§ TEKS YANG DIBERIKAN:
Mahfud MD Sentil Keras Vonis 6,5 Tahun Harvey Moeis: Tak Logis!
Putusan itu lebih ringan daripada tuntutan Jaksa Penuntut Umum (JPU) yakni 12 tahun penjara.
Ramai kritik vonis Hakim Pengadilan Negeri (PN) Tipikor terhadap Harvey Moeis yang hanya diganjar 6,5 tahun penjara. Padahal, fakta persidangan menyebut Harvey terbukti melakukan korupsi dan Tindak Pidana Pencucian Uang (TPPU) secara berjemaah sebesar Rp300 triliun.
Putusan itu lebih ringan daripada tuntutan Jaksa Penuntut Umum (JPU) yakni 12 tahun penjara. Salah satu kritikan datang dari mantan Ketua Mahkamah Konstitusi Mahfud MD.
"Tak logis, menyentak rasa keadilan. Harvey Moeis didakwa melakukan korupsi dan TPPU Rp300 T. Oleh jaksa hanya dituntut 12 tahun penjara dengan denda 1 M dan uang pengganti hanya dengan Rp210 M. Vonis hakim hanya 6,5 tahun plus denda dan pengganti dengan total Rp212 M. Duh Gusti, bagaimana ini?" tulis Mahfud MD dalam akun X miliknya seperti dikutip merdeka.com, Kamis (26/12).
Alasan Hakim
Akibat perbuatan Harvey Moeis dkk, negara mengalami kerugian mencapai Rp300.003.263.938.131,14 atau Rp300 triliun. Atas hal itu disimpulkan bahwa unsur yang dapat merugikan negara telah terpenuhi dalam perbuatan Harvey Moeis.

§ BERDASARKAN INFORMASI:
[a] Tuliskan tanpa perubahan bagian teks tentang vonis Harvey Moeis yang diawali kata-kata berisi "Mahfud MD Sentil" dan diakhiri "sebesar Rp300 triliun.".
[b] Berikan kembali tanpa perubahan bagian dari baris-baris di bawah, mulai dari baris yang memuat "Read the water" sampai baris yang memuat "Reading: 756375.1; gal", kedua baris itu ikut disertakan. Gambarnya jangan dimasukkan ke dalam jawaban.

§ BAHAN UNTUK DIOLAH:
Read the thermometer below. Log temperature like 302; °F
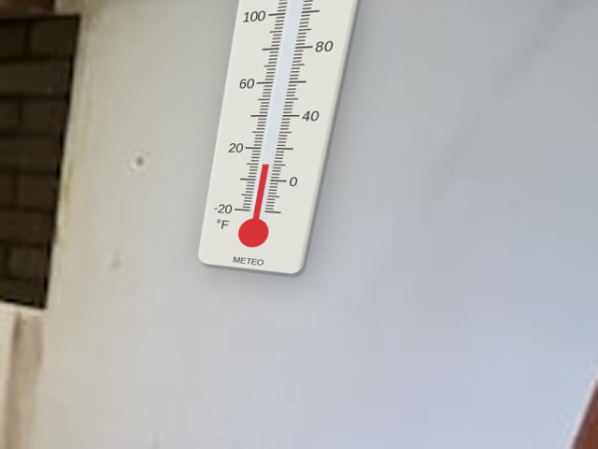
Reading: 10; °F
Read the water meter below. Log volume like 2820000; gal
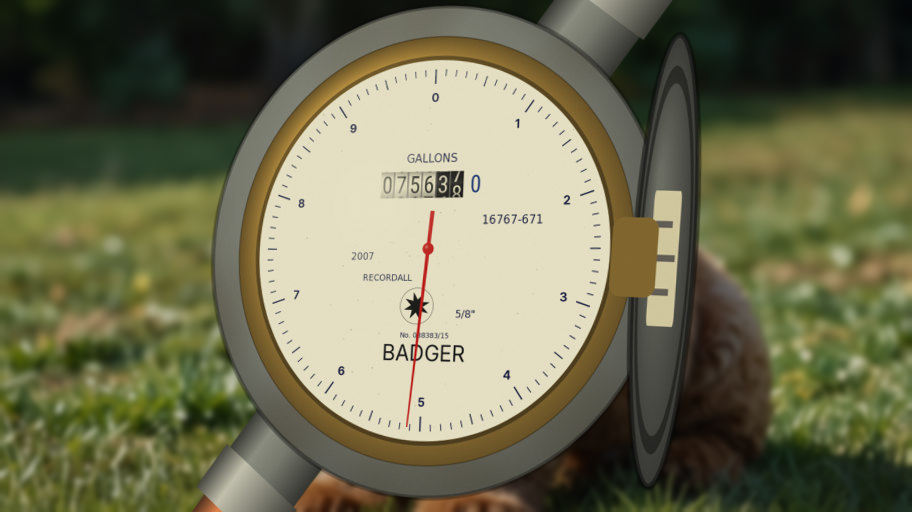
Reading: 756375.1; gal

* * *

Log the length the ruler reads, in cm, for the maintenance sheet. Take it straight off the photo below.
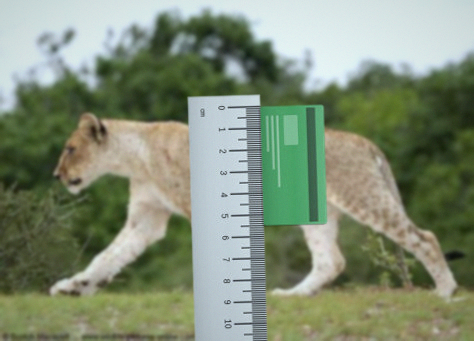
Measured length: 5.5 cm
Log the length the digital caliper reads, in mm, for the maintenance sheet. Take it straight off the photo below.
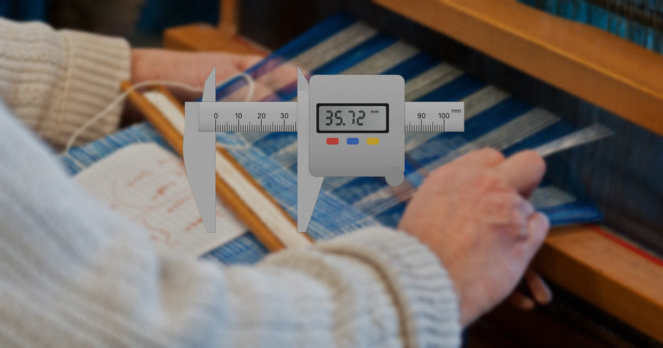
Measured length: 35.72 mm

---

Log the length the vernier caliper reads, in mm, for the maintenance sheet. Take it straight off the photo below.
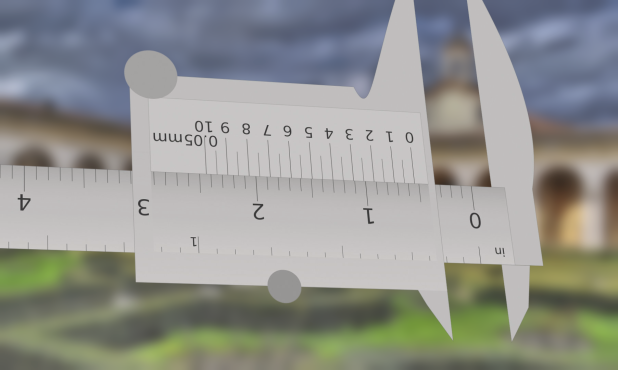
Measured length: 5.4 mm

§ JAWABAN TIAP BUTIR:
[a]
Mahfud MD Sentil Keras Vonis 6,5 Tahun Harvey Moeis: Tak Logis!
Putusan itu lebih ringan daripada tuntutan Jaksa Penuntut Umum (JPU) yakni 12 tahun penjara.
Ramai kritik vonis Hakim Pengadilan Negeri (PN) Tipikor terhadap Harvey Moeis yang hanya diganjar 6,5 tahun penjara. Padahal, fakta persidangan menyebut Harvey terbukti melakukan korupsi dan Tindak Pidana Pencucian Uang (TPPU) secara berjemaah sebesar Rp300 triliun.

[b]
Read the water meter below. Log volume like 2820000; gal
Reading: 756375.1; gal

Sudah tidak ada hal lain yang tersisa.